The reality is that effective carbon storage requires a lot of money for monitoring and verification. Sleipner is a good example: the CO₂ is injected underwater, beneath the ocean floor, into a formation they claim is geologically sealed. But to know it’s truly sealed—and that the CO₂ isn’t migrating—you need continuous, expensive monitoring. CO₂ spreads. It can find old cracks you didn’t know were there, or create new ones over time.

In the book, I discuss two case studies: Sleipner and the In Salah project in Algeria. In both cases, long-term monitoring revealed that the CO₂ didn’t just stay where they put it. It moved. This matters. Especially now, when the literature is clear—and we saw this emphasized at COP 29 in Azerbaijan with two major studies—that if you want to genuinely displace fossil fuel emissions, you need to store CO₂ permanently. CO₂ stays in the atmosphere for a long time. So if you’re going to remove it, you need to lock it away for centuries. If it leaks in 100 years, you haven’t really solved anything. You’ve just delayed the problem.

This is why measurement, reporting, and verification (MRV) are so important—but no one wants to pay for them in this country. Oil companies say, “Give us the CO₂, pay us a tax credit, and trust us—we’ll bury it and it won’t come back.” But they don’t want liability. They want immunity in case something goes wrong. If a CO₂ plume resurfaces in a decade and harms people, they don’t want to be held responsible.

That’s the definition of a moral hazard. No accountability, no real incentive to get it right. If you truly want to do carbon capture and storage responsibly, you have to invest in long-term monitoring and verification. Otherwise, it’s just another illusion.

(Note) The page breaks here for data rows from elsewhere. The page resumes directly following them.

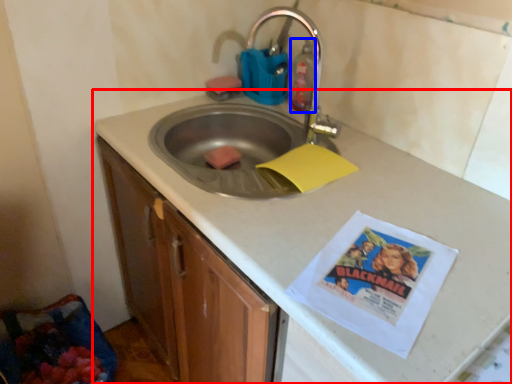
Question: Which of the following is the closest to the observer, countertop (highlighted by a red box) or cleaning product (highlighted by a blue box)?

Choices:
 (A) countertop
 (B) cleaning product

Answer: (A)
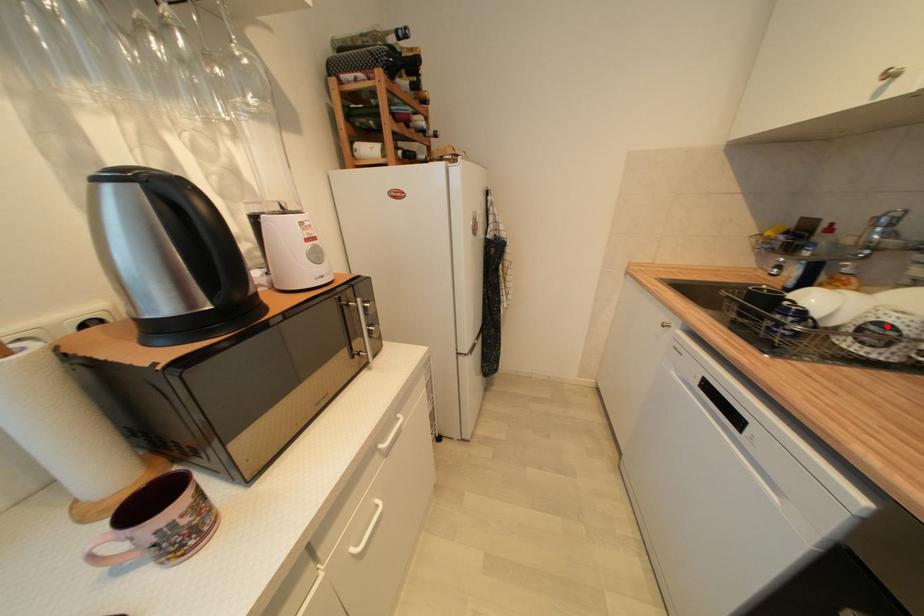
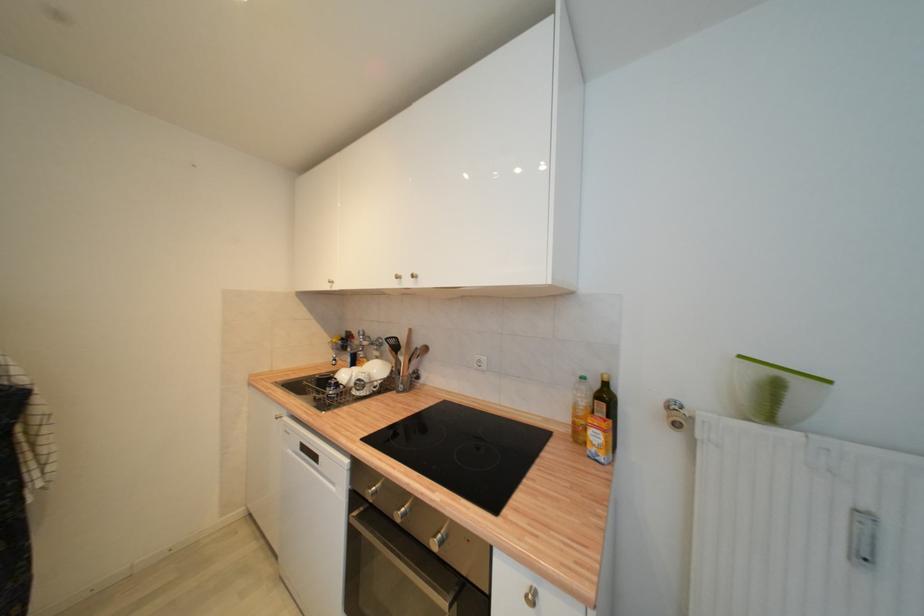
In the second image, find the point that corresponds to the highlighted location in the first image.

(363, 382)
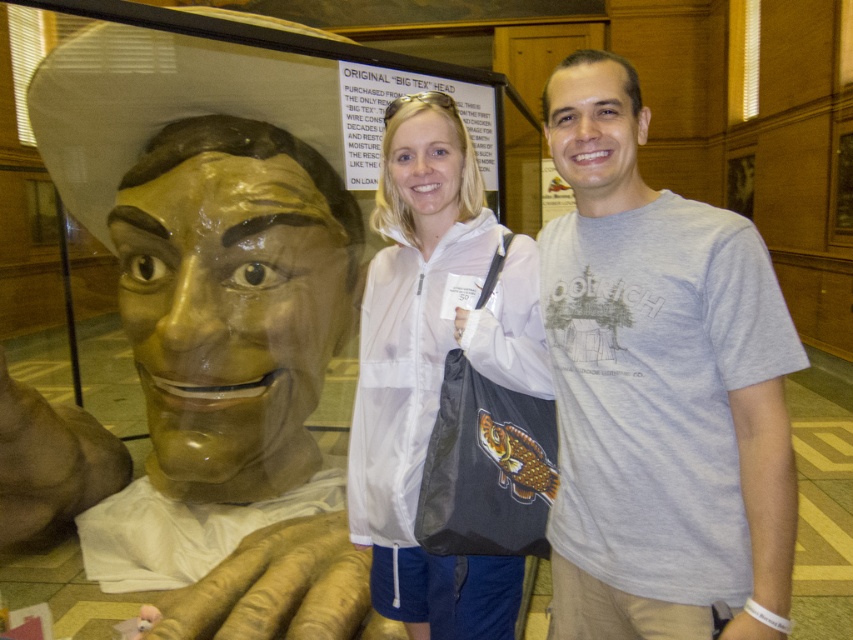
Question: Considering the relative positions of gray cotton t-shirt at right and white matte jacket at center in the image provided, where is gray cotton t-shirt at right located with respect to white matte jacket at center?

Choices:
 (A) below
 (B) above

Answer: (B)

Question: Can you confirm if gray cotton t-shirt at right is smaller than white matte jacket at center?

Choices:
 (A) no
 (B) yes

Answer: (A)

Question: Which of the following is the closest to the observer?

Choices:
 (A) gray cotton t-shirt at right
 (B) white matte jacket at center

Answer: (A)

Question: Which of the following is the closest to the observer?

Choices:
 (A) gray cotton t-shirt at right
 (B) white matte jacket at center

Answer: (A)

Question: Is the position of gray cotton t-shirt at right less distant than that of white matte jacket at center?

Choices:
 (A) yes
 (B) no

Answer: (A)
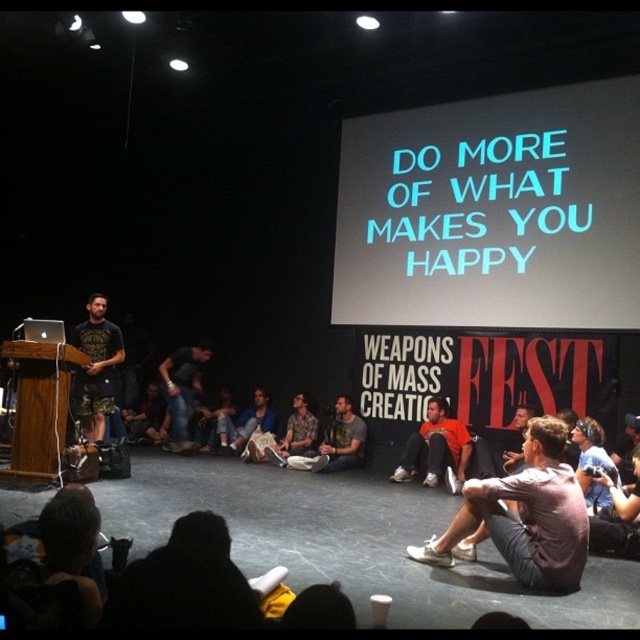
You are a stagehand preparing to set up a microphone stand between the jeans at center and the denim pants at center. The stand requires at least 1 meter of space between the two objects to be placed safely. Can you determine if there is enough space between them based on their height difference?

The jeans at center is much taller than denim pants at center, but the question is about the space between them, which isn not directly related to their height. The height difference doesn indicate the horizontal distance required for the microphone stand. Without information on their horizontal separation, we cannot determine if there is enough space.

You are standing at the point marked as point [435,448] in the image. What object is exactly at this location?

The orange cotton shirt at center is exactly at point [435,448].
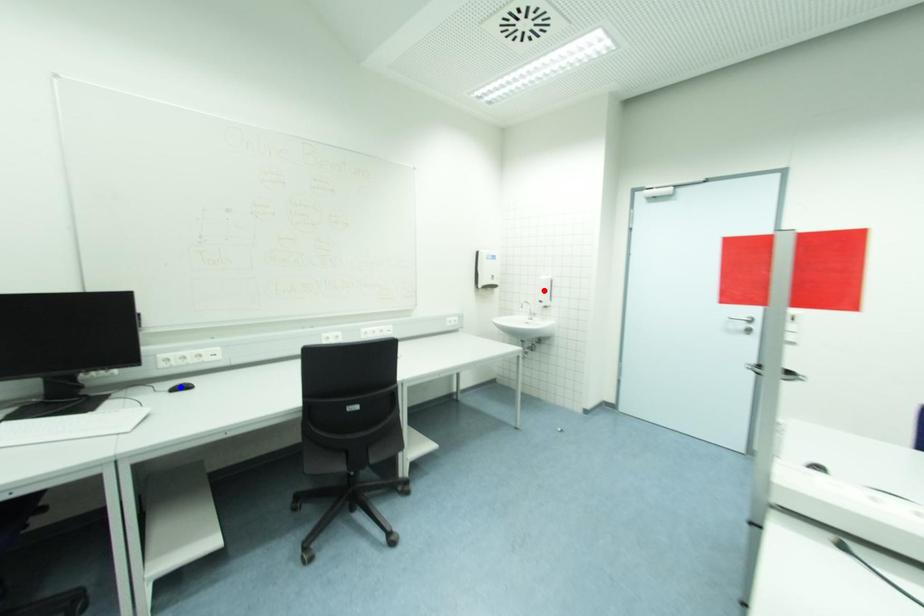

[MB]: Well, the good news about Northern Lights—the Norwegian carbon storage project—is that the ships are finally going to start moving this year. And I say it’s good news not because it makes any real sense, but because it will soon become painfully obvious to everyone that it doesn’t.

Norway paid for roughly 80% of the capital cost using money from its sovereign wealth fund, so it’s already pulled a huge amount of value out of fossil fuels to fund this. On top of that, they’re subsidizing BECCS plants to send CO₂ to Northern Lights. The only facility that even approaches fiscal sanity is Yara’s dockside ammonia plant, which produces a relatively pure stream of CO₂.

But even then, Yara has to buffer, compress, and liquefy that CO₂ at great expense, while waiting for one of the Northern Lights ships to arrive. Then the ship travels 700 kilometers round-trip to the injection site. And that site, while technically on land, is reached via a 100-kilometer undersea pipeline that dives 2 kilometers down to a storage formation supposedly sealed by impermeable shale that will hold the gas forever.

It’s an astonishing amount of engineering and money. They’ve gone so far as to equip the ships with Flettner rotors to gain an extra 3% efficiency. They’re also using air lubrication systems under the hulls, slow steaming—tactics we don’t typically apply on standard cargo vessels barring the slow steaming—all to reduce the CO₂ emissions from the maritime fuel powering the ships. When the illusion breaks and people start adding up the real costs, it’s going to be eye-opening.

[JR]: It’s important for people to understand that when you capture CO₂, it’s a gas—but to store it, you need to convert it into supercritical CO₂. That’s a state where it’s neither a true gas nor a true liquid. It has about half the density of water, and it’s kept at around 1,000 pounds per square inch. In that state, it behaves as a solvent—supercritical CO₂ is actually used in industry for exactly that purpose.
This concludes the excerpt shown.